The statistical_tests.R
file aims to compare the EEG Engagement Indices between the LOEM and HOEM groups. It checks normality for each channel. If the normality assumption is violated, it runs a Mann-Whitney U test to compare the LOEM and HOEM groups. If the normality assumption is not violated, it runs a Welch independent samples t-test. The results are stored in the respective folder for the task in the results folder. Furthermore, it also creates boxplots as a way of visualising the EEG Engagement Indices for each task, model, and channel.
The moderation_analysis.R
file aims to find out whether there is a moderation effect of pre-experiment domain knowledge on the EEG Engagement Indices. It does this by creating multiple linear models and testing for the interaction effect of condition * moderator on the indices.
The questionnaire_stats.R
file contains the code to analysis the pre- and post-experiment questionnaire.

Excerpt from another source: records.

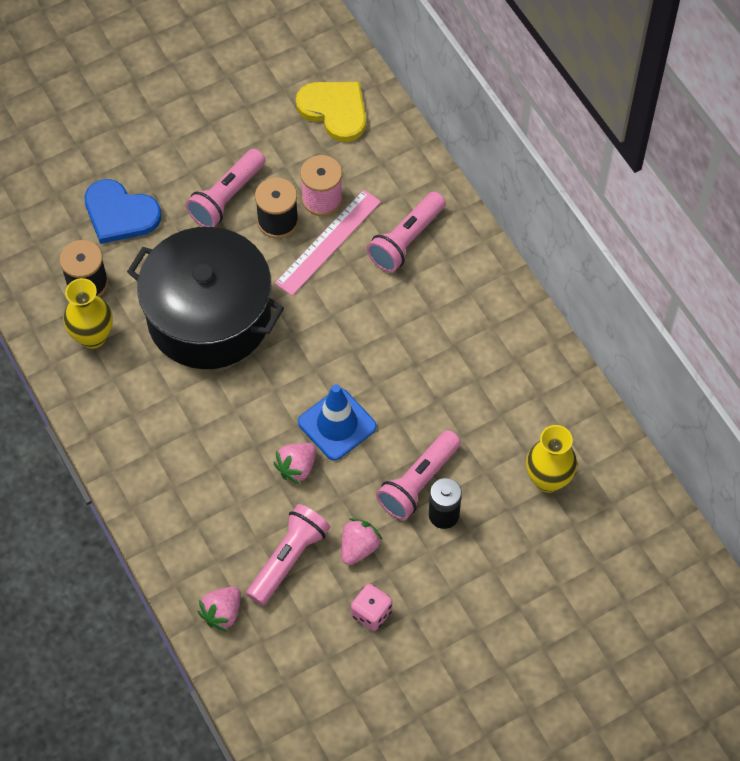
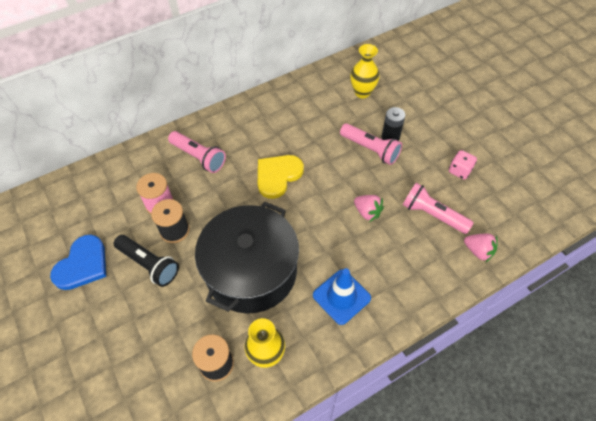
camera: 90 degrees left, 5 degrees down
(120, 214) = (153, 342): blue heart -> blue heart (82, 265)
(226, 197) = (149, 264): pink flashlight -> black flashlight
(328, 242) = (196, 199): pink ruler -> none
(334, 110) = (87, 198): yellow heart -> yellow heart (278, 176)
(337, 424) = (334, 191): blue traffic cone -> blue traffic cone (341, 296)
(358, 547) = (418, 178): pink strawberry -> none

It creates the appropriate bar plots visualising the answers given, and it runs a statistical test to analyse whether there are any difference in understanding of the models, use of the models, mental load, and English level between the LOEM and HOEM groups.
The recode.R
recodes the answers given to the questionnaire. It converts a yes-no scale into 1 and 0 (resp.), and also assigns appropriate numbers to the Likert scales present in the survey.
The scores_stats.R
file aims to compare the task scores between the LOEM and HOEM groups. It checks normality for each channel. If the normality assumption is violated, it runs a Mann-Whitney U test to compare the LOEM and HOEM groups. If the normality assumption is not violated, it runs a Welch independent samples t-test. The results are stored in survey_analysis/results
folder. Furthermore, boxplots are created to visualise the scores obtained.
The stat_funcs.R
file contains a few functions that are used by multiple R files. The load_eeg()
function loads the EEG files and creates a list of dataframes. The relative_scores()
function creates relative scores out of the original task scores.
The time_stats.R
file contains the code to visualise the time it took for the participants to complete the tasks, and to run a statistical test to compare the time taken between conditions.
The survey-analysis
folder contains the code that allows to check the questions automatically for as much as possible.
The answers
subfolder contains the files with the correct answers according to Gemino (1999). These are provided in plain text files.
The extract_questionnaires.py
script extracts the specified columns from the raw survey data, and extracts: 1) the pre-experiment questionnaire, which collected demographics and pre-experiment ERD and domain knowledge; 2) NASA-TLX for each model; 3) the post-experiment questionnaire asking about the experience the participant had in the experiment. It exports these items to a new CSV file.
The survey_funcs.py
file contains a few functions shared by other files. It contains import_survey()
, which is a data loader function: this loads the specified survey data and returns the last N rows of it (where N corresponds to the number of participants). Furthermore, it contains the determine_condition()
function, which returns the condition a participant is in and the order in which they got the models.
The task_evaluation.py
script allows to evaluate the answers given in the Qualtrics survey as automatic as possible. It loads the survey data file (CSV) and determines the participant's condition. For the yes/no questions, it inserts a 1 if the answer was correct and a 0 if the answer was incorrect. For the cloze test, it inserts a 1 if there is an exact match and leaves the word if not (to check manually for typos or synonyms). The problem-solving questions are left untouched. These results are then output to a new task-results.csv
file and a task-scores.csv
file (which automatically computes scores as much as possible).
Gemino, A. C. (1999). Empirical comparisons of system analysis modeling techniques (Doctoral dissertation, University of British Columbia).